Visualizing Process and Flow: Flowcharts & Sankey Diagrams

Complex, multi-step attacks are difficult to explain with text alone. A flowchart is an indispensable tool for mapping out the stages of a sophisticated prompt injection, data poisoning pipeline, or model evasion sequence.

1. User submits benign query 2. System appends hidden, malicious instruction 3. LLM processes full prompt

A simple flowchart illustrating a hidden instruction injection attack chain.

Demonstrating Misclassification: Confusion Matrices

A confusion matrix is essential for showing how a model’s classification behavior changes under attack. By presenting a “before” and “after” matrix, you can pinpoint exactly which categories become confused. Use a heatmap for intuitive visual encoding—darker colors indicate higher concentrations of predictions.

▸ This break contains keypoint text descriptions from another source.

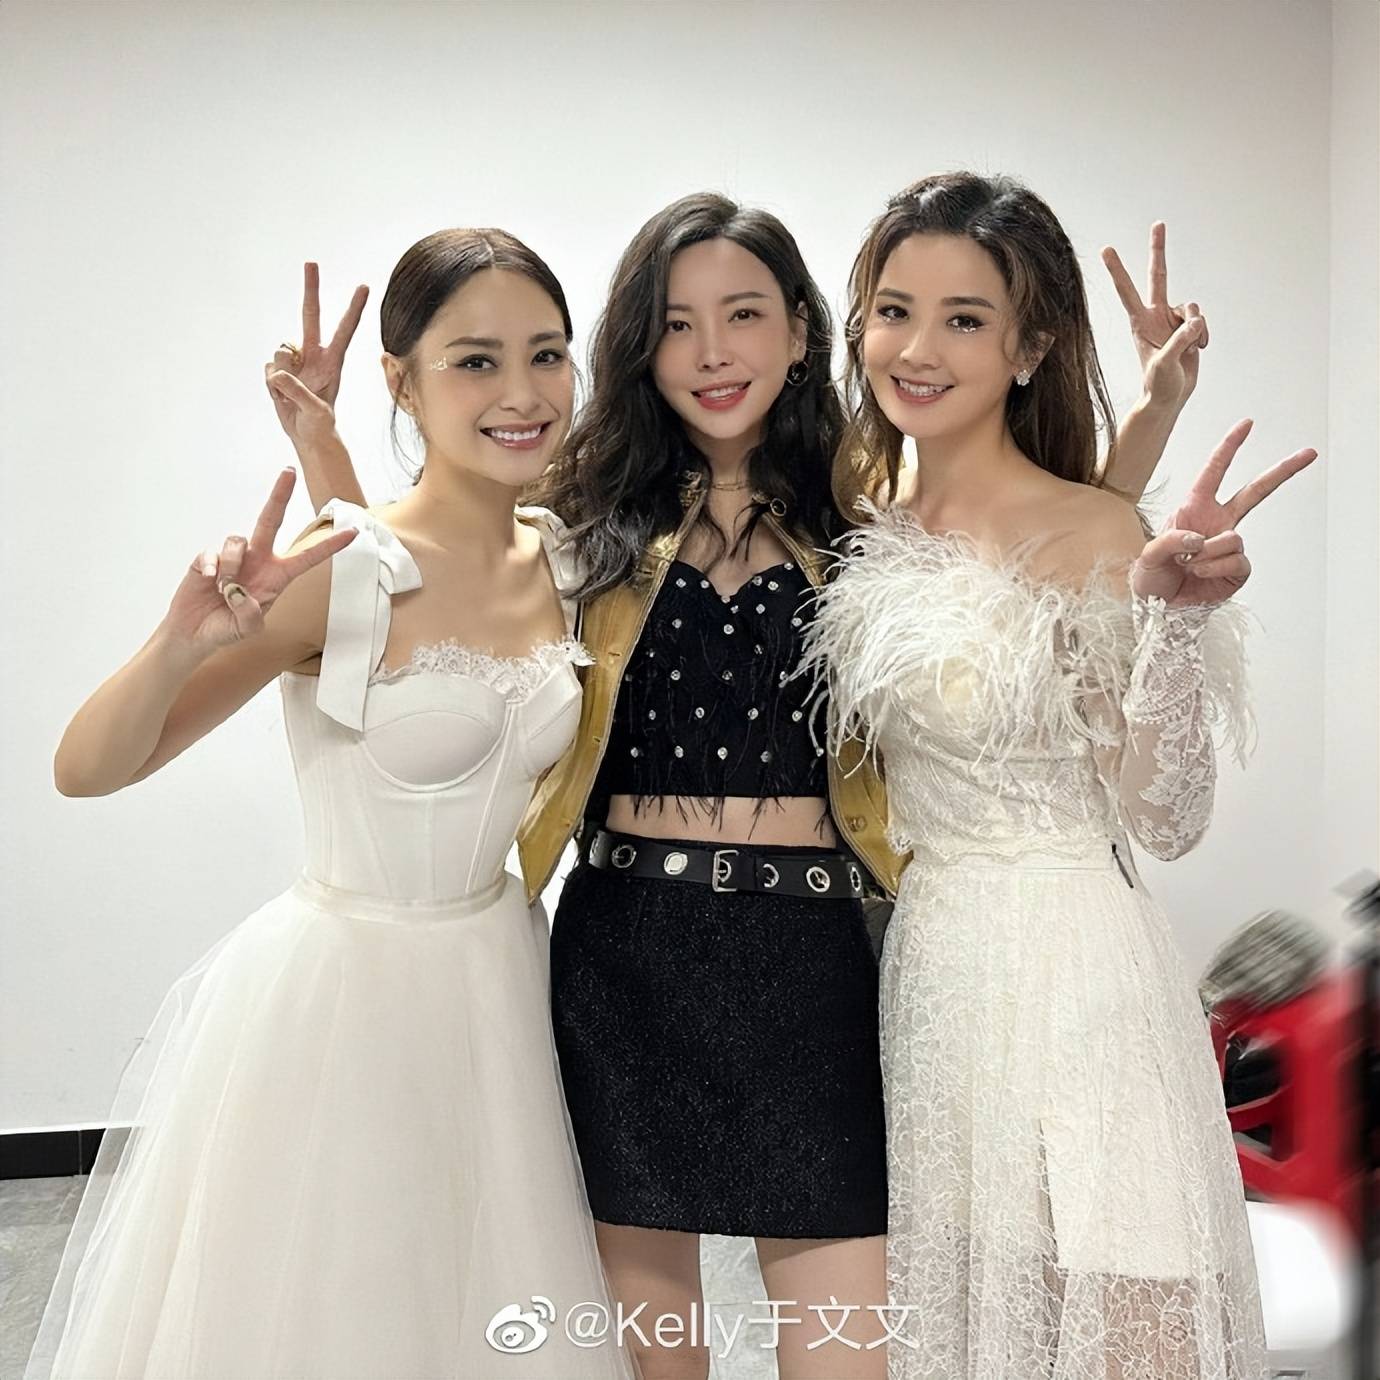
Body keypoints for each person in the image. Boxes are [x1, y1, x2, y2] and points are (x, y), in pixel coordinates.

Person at [283, 193, 1202, 1380]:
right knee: (653, 1361)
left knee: (847, 1357)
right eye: (677, 324)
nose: (712, 352)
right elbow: (422, 553)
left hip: (812, 962)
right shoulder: (585, 517)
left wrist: (1151, 430)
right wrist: (323, 454)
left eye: (746, 315)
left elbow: (1023, 545)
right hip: (626, 955)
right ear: (640, 345)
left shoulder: (867, 512)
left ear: (804, 331)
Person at [28, 229, 633, 1380]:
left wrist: (323, 444)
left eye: (547, 354)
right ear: (401, 378)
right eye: (476, 360)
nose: (522, 392)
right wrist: (175, 643)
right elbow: (87, 768)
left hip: (502, 986)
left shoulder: (562, 556)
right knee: (348, 1306)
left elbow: (426, 572)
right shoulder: (334, 567)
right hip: (346, 1001)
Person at [801, 170, 1315, 1378]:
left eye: (965, 319)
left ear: (1029, 347)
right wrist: (1153, 414)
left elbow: (1164, 816)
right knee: (982, 1330)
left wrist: (1174, 628)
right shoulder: (863, 514)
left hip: (1080, 970)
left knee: (1134, 1330)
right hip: (934, 974)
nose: (918, 349)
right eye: (894, 311)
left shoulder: (1096, 530)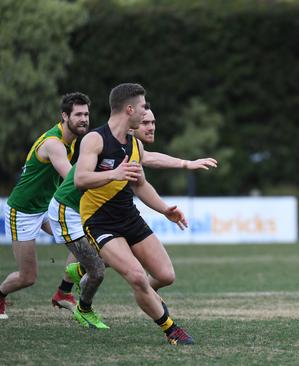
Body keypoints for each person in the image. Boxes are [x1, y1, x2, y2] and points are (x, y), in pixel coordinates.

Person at [49, 105, 217, 329]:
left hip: (102, 212)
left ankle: (86, 272)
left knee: (137, 267)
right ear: (131, 120)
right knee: (98, 269)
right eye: (146, 122)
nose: (151, 127)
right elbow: (86, 179)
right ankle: (78, 297)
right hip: (69, 208)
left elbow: (147, 163)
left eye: (153, 123)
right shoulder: (105, 140)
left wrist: (185, 164)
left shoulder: (131, 145)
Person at [74, 83, 193, 345]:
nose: (146, 112)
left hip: (129, 217)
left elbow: (140, 185)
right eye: (142, 107)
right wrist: (114, 174)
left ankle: (144, 295)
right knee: (138, 277)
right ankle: (171, 329)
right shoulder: (95, 139)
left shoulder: (133, 144)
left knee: (165, 276)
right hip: (99, 221)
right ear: (129, 109)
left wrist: (165, 210)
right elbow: (80, 179)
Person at [0, 92, 91, 319]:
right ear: (64, 116)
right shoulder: (54, 143)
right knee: (27, 277)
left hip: (46, 208)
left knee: (86, 240)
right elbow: (72, 179)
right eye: (78, 114)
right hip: (22, 211)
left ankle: (63, 292)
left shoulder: (73, 139)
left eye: (87, 114)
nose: (84, 119)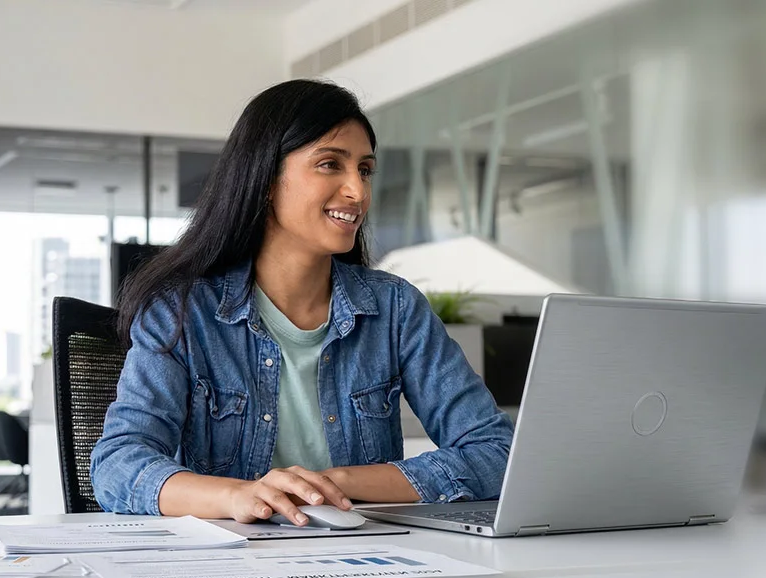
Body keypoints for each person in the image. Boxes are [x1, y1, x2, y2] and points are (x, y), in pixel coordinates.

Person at [90, 79, 513, 526]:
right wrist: (241, 497)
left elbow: (495, 453)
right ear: (266, 181)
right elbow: (118, 465)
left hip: (362, 559)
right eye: (330, 164)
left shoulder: (395, 309)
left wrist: (338, 483)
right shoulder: (181, 311)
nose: (358, 191)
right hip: (227, 567)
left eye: (365, 169)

After Evasion Attack: Confusion Matrix
Predicted Class
Actual Class Benign Spam Phishing
Benign 1500 50 12
Spam 115 850 35
Phishing 250 40 510

The highlighted off-diagonal cells (e.g., 250 Phishing emails misclassified as Benign) immediately draw attention to the attack’s impact.

Common Pitfalls and How to Avoid Them

An adversarial mindset applies to your own reporting. Think about how your visualizations could be misinterpreted or unintentionally misleading.

  1. The Exaggerated Y-Axis: Starting a bar chart’s Y-axis at a value other than zero is a classic way to make small differences look monumental. Always start your magnitude axes at zero unless you have a compelling reason not to (e.g., plotting stock prices), and if you do, call it out explicitly.
  2. The “Rainbow Puke” Palette: Using too many colors, or colors without a logical meaning, creates visual noise. Use color purposefully. For example, use shades of a single color to show intensity, or use two contrasting colors (e.g., blue vs. orange) to compare two categories. Always check your charts with a colorblindness simulator.
  3. The Overloaded Chart: Resista the urge to put everything on one graph. A single chart trying to show four different metrics with two different Y-axes is unreadable. It is better to have two or three simple, clear charts than one “master” chart that no one can understand.
  4. The Unannotated Finding: Don’t make your reader hunt for the “aha!” moment. If a specific data point on a scatter plot represents the successful breach, circle it, add an arrow, and write a small text box explaining its significance right on the chart. Guide your reader’s eye to the most critical information.